CONSIGNE DONNÉE 1:
Dites si chacun des énoncés suivants concorde avec le texte sur le rapport du Pentagone, en répondant par oui ou par non et en citant les mots décisifs du texte : (a) la production du rapport coûte environ 100 000 $ par an ; (b) le rapport est réservé aux membres du Congrès ; (c) les auteurs du rapport cherchaient à obtenir le financement d’un projet précis.
CONSIGNE DONNÉE 2:
Recopiez le passage du texte sur le rapport du Pentagone qui commence par « Il est important » et se poursuit jusqu’à « formuler leurs recommandations. ».

Par Dmitry Orlov – Le 16 juillet 2019 – Source Club Orlov
Au sein de la vaste étendue bureaucratique du Pentagone, il existe un groupe chargé de surveiller l’état général du complexe militaro-industriel et sa capacité continue à répondre aux exigences de la stratégie de défense nationale. Le Bureau de l’acquisition et de la maintenance et le Bureau de la politique industrielle dépensent quelque 100 000 $ par année pour produire un rapport annuel au Congrès. Il est accessible au grand public. Il est même accessible au grand public en Russie, et les experts russes se sont vraiment bien amusés à l’examiner en détails.
En fait, cela les a remplis d’optimisme. Voyez-vous, la Russie veut la paix, mais les États-Unis semblent vouloir la guerre et continuent à faire des gestes menaçants contre une longue liste de pays qui refusent de faire ce que les USA demandent ou qui ne partagent tout simplement pas leurs « valeurs universelles ». Mais il s’avère maintenant que les menaces (et les sanctions économiques de plus en plus impuissantes) sont à peu près tout ce que les États-Unis sont encore capables de faire, et ce malgré des niveaux de dépenses de défense absolument astronomiques. Voyons à quoi ressemble le complexe militaro-industriel américain à travers une lentille russe.
Il est important de noter que les auteurs du rapport ne visaient pas à forcer les législateurs à financer un projet spécifique. Cela le rend plus précieux que de nombreuses autres sources, dont l’objectif principal était d’aller jusqu’au fond de l’abreuvoir fédéral, et qui ont donc tendance à être légères sur les faits et lourdes sur le battage publicitaire. Il ne fait aucun doute que la politique joue toujours un rôle dans la représentation des divers détails, mais il semble y avoir une limite au nombre de problèmes que ses auteurs peuvent faire disparaître de l’image et qu’il s’agit d’un travail raisonnable pour analyser la situation et formuler leurs recommandations.

DONNÉES FOURNIES:
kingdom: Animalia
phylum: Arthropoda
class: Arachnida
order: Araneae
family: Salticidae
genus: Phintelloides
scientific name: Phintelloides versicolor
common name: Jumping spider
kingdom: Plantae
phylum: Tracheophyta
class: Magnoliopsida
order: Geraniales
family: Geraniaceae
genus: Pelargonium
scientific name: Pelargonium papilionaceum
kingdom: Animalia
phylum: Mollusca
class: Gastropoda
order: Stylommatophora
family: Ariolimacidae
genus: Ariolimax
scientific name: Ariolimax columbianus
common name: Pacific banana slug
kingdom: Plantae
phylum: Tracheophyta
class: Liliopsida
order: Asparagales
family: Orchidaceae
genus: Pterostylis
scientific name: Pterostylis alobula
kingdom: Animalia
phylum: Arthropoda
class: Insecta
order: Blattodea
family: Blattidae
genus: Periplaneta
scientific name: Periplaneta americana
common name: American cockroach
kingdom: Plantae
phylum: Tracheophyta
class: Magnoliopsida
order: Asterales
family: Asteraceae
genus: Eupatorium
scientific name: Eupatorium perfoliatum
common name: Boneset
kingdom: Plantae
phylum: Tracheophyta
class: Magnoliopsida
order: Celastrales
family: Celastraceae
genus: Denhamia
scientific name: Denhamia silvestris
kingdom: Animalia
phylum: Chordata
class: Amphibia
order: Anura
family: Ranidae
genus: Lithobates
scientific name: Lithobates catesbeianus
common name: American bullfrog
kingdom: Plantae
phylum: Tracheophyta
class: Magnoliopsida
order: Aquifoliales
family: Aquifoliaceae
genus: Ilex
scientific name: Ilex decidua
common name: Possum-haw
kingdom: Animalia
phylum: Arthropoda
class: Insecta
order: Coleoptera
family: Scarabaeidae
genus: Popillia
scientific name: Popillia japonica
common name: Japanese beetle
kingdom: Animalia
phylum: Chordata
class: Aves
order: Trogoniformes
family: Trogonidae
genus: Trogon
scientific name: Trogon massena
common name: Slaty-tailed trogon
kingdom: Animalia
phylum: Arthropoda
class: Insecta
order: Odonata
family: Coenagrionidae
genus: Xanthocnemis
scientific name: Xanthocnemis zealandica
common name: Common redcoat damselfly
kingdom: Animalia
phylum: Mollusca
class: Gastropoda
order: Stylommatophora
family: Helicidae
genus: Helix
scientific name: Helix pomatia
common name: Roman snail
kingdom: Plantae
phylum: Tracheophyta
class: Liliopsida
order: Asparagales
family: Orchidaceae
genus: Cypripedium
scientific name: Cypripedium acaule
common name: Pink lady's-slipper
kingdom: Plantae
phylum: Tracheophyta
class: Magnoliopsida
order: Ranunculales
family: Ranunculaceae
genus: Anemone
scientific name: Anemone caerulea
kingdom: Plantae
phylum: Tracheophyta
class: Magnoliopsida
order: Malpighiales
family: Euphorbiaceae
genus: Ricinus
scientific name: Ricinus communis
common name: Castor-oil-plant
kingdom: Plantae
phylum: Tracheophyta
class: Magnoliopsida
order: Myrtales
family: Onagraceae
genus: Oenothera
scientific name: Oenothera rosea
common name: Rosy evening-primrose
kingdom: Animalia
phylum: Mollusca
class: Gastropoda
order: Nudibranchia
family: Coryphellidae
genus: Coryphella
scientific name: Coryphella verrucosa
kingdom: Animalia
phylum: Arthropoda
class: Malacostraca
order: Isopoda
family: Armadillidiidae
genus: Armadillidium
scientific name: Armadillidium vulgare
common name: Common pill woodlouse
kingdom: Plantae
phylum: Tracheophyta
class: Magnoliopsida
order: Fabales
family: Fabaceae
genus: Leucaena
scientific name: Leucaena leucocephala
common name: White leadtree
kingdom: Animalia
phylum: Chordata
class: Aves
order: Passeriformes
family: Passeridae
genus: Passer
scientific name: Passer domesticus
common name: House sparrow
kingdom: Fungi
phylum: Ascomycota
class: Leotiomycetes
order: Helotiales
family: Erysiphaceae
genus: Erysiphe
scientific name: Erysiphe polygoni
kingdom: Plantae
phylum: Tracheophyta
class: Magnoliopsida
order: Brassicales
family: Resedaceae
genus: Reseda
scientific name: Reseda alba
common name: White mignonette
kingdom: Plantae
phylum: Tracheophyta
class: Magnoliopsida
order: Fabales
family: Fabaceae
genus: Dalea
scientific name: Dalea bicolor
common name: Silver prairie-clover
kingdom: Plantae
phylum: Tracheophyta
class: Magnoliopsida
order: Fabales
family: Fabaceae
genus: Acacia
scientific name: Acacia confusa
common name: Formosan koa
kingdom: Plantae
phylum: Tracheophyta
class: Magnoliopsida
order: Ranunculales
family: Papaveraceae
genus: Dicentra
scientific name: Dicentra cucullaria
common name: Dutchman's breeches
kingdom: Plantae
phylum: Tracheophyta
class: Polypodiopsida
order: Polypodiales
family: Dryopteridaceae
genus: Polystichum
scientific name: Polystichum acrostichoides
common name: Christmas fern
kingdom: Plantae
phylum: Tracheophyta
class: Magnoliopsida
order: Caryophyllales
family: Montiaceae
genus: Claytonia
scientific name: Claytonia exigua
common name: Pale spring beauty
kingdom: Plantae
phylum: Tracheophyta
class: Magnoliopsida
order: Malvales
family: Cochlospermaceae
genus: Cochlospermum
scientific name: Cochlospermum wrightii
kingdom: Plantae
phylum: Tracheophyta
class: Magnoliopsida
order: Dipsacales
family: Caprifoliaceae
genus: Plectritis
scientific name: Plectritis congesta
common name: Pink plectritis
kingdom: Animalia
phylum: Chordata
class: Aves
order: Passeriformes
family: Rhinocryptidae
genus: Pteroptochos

RÉPONSE RÉDIGÉE 1:
(a) Oui : « dépensent quelque 100 000 $ par année pour produire un rapport annuel au Congrès ».
(b) Non : « Il est accessible au grand public. »
(c) Non : « les auteurs du rapport ne visaient pas à forcer les législateurs à financer un projet spécifique ».

RÉPONSE RÉDIGÉE 2:
Il est important de noter que les auteurs du rapport ne visaient pas à forcer les législateurs à financer un projet spécifique. Cela le rend plus précieux que de nombreuses autres sources, dont l’objectif principal était d’aller jusqu’au fond de l’abreuvoir fédéral, et qui ont donc tendance à être légères sur les faits et lourdes sur le battage publicitaire. Il ne fait aucun doute que la politique joue toujours un rôle dans la représentation des divers détails, mais il semble y avoir une limite au nombre de problèmes que ses auteurs peuvent faire disparaître de l’image et qu’il s’agit d’un travail raisonnable pour analyser la situation et formuler leurs recommandations.